5) End-to-End Flow (Examples)
Register
POST /api/auth/users/
{
"email": "dev@example.com",
"password": "SuperStrongPassword123",
"re_password": "SuperStrongPassword123"
}
If SEND_ACTIVATION_EMAIL=True, user must activate via emailed link:
GET /api/auth/users/activation/?uid=...&token=...
(or your frontend consumes ACTIVATION_URL and calls the confirm endpoint)
Login
POST /api/auth/jwt/create/
{
"email": "dev@example.com",
"password": "SuperStrongPassword123"
}
Response:
{
"refresh": "eyJhbGciOiJIUzI1NiIsInR5cCI6IkpXVCJ9...",
"access": "eyJhbGciOiJIUzI1NiIsInR5cCI6IkpXVCJ9..."
}
Include on requests:
Authorization: Bearer <access_token>
Refresh
POST /api/auth/jwt/refresh/
{
"refresh": "<refresh_token>"
}
Logout (Blacklist)
POST /api/auth/jwt/logout/
{
"refresh": "<refresh_token>"
}
6) Make Views Public or Private
Global default is authenticated. Make a view public as needed:
from rest_framework.permissions import AllowAny
from rest_framework.viewsets import ModelViewSet
from .models import Quote
from .serializers import QuoteSerializer
class QuoteViewSet(ModelViewSet):
queryset = Quote.objects.all().order_by("-created_at")

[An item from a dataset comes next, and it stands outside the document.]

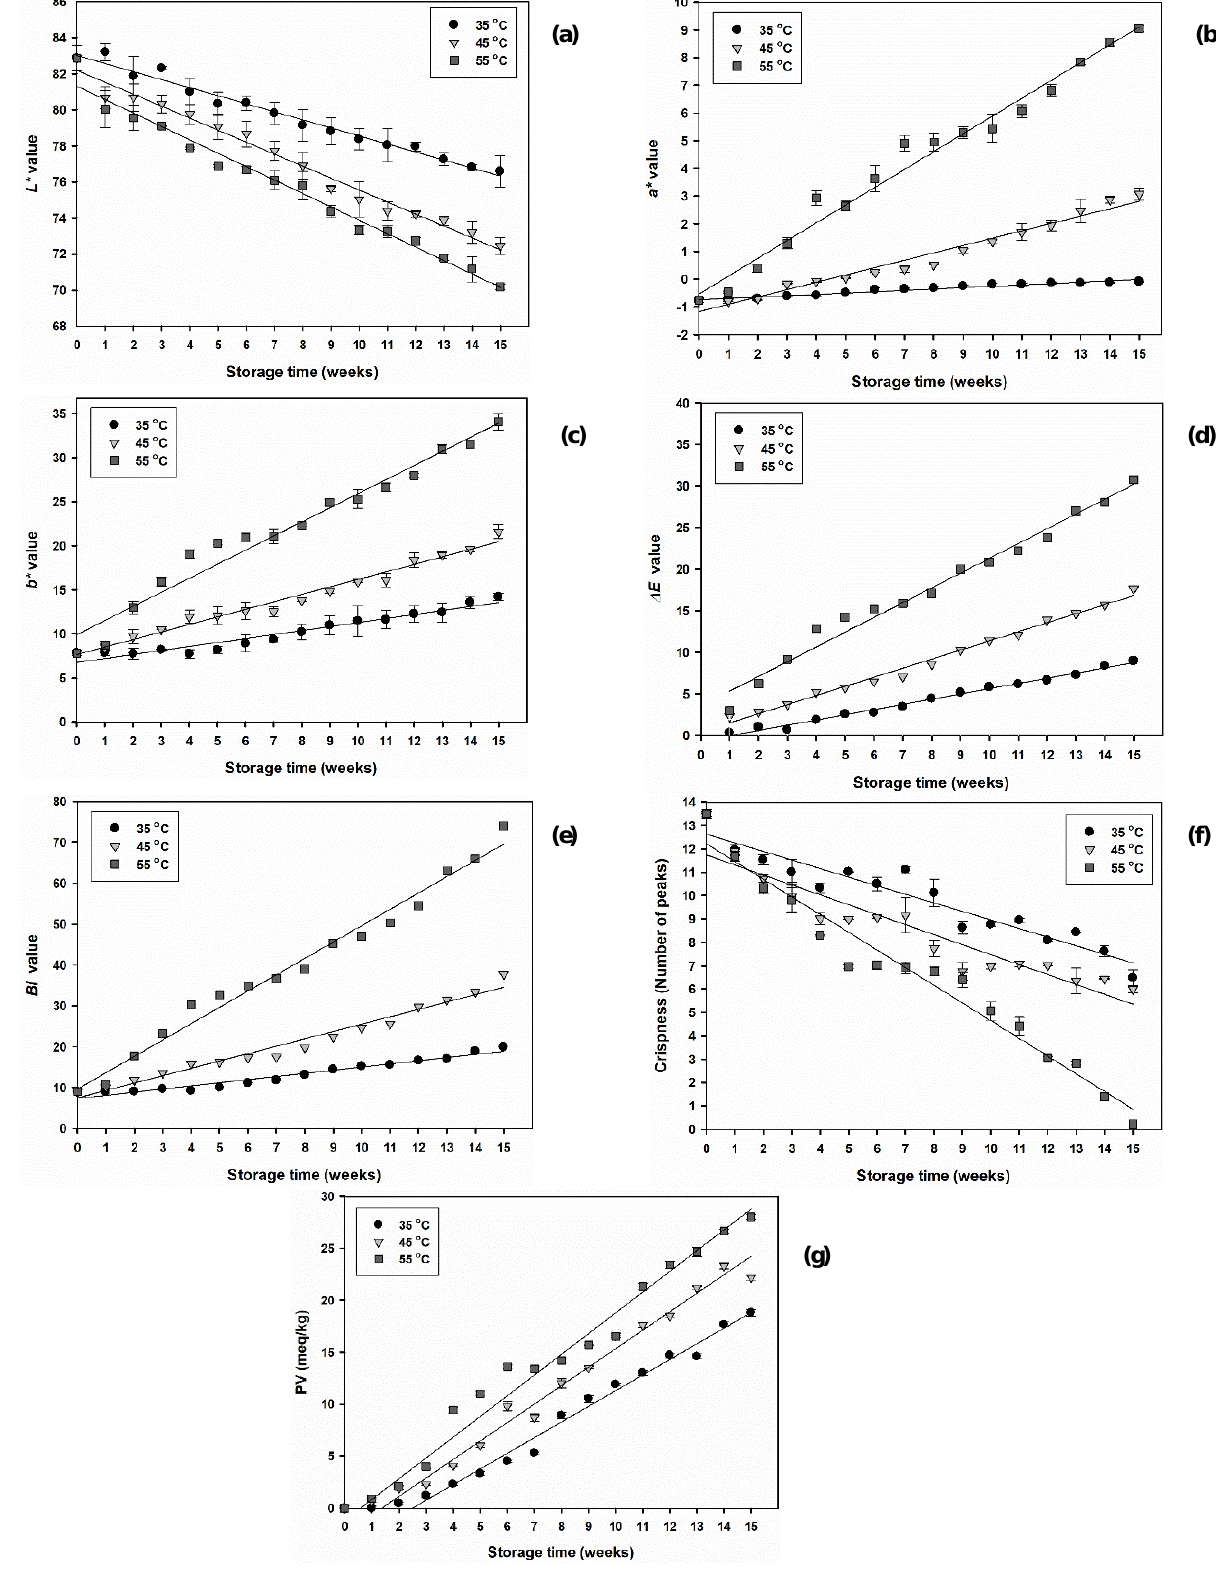
Figure 1. Quality change in dried coconut chips during storage at different temperatures for 15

serializer_class = QuoteSerializer
permission_classes = [AllowAny] # public
7) Fly.io Secrets for Production
Set secrets before deploy:
flyctl secrets set DJANGO_SECRET_KEY='supersecret'
flyctl secrets set DEBUG='False'
flyctl secrets set DEFAULT_FROM_EMAIL='noreply@example.com'
# SMTP creds if you use a real email backend in prod:
flyctl secrets set EMAIL_HOST='smtp.sendgrid.net'
flyctl secrets set EMAIL_HOST_USER='apikey'
flyctl secrets set EMAIL_HOST_PASSWORD='your_sendgrid_api_key'
flyctl secrets set EMAIL_PORT='587'
flyctl secrets set EMAIL_USE_TLS='True'
Then:
flyctl deploy
Troubleshooting
- 401 Unauthorized: Missing
Authorization: Bearer <token>header or expired token. - Activation not working: Check console email output, confirm
DJOSERURLs and email backend. - Custom user errors: Ensure
AUTH_USER_MODELis set before first migration on new projects. - Logout not invalidating: Confirm
token_blacklistapp is installed and blacklist flags enabled inSIMPLE_JWT.
Conclusion
You now have a production-grade authentication layer:
- Djoser for endpoints and flows
- SimpleJWT for modern tokens
- Email-as-username with a custom user model
- Email verification + password resets
- Secure logout with token blacklisting
It’s clean, repeatable, and works with any frontend (Vue, Flutter, React) — perfect for indie SaaS and client projects.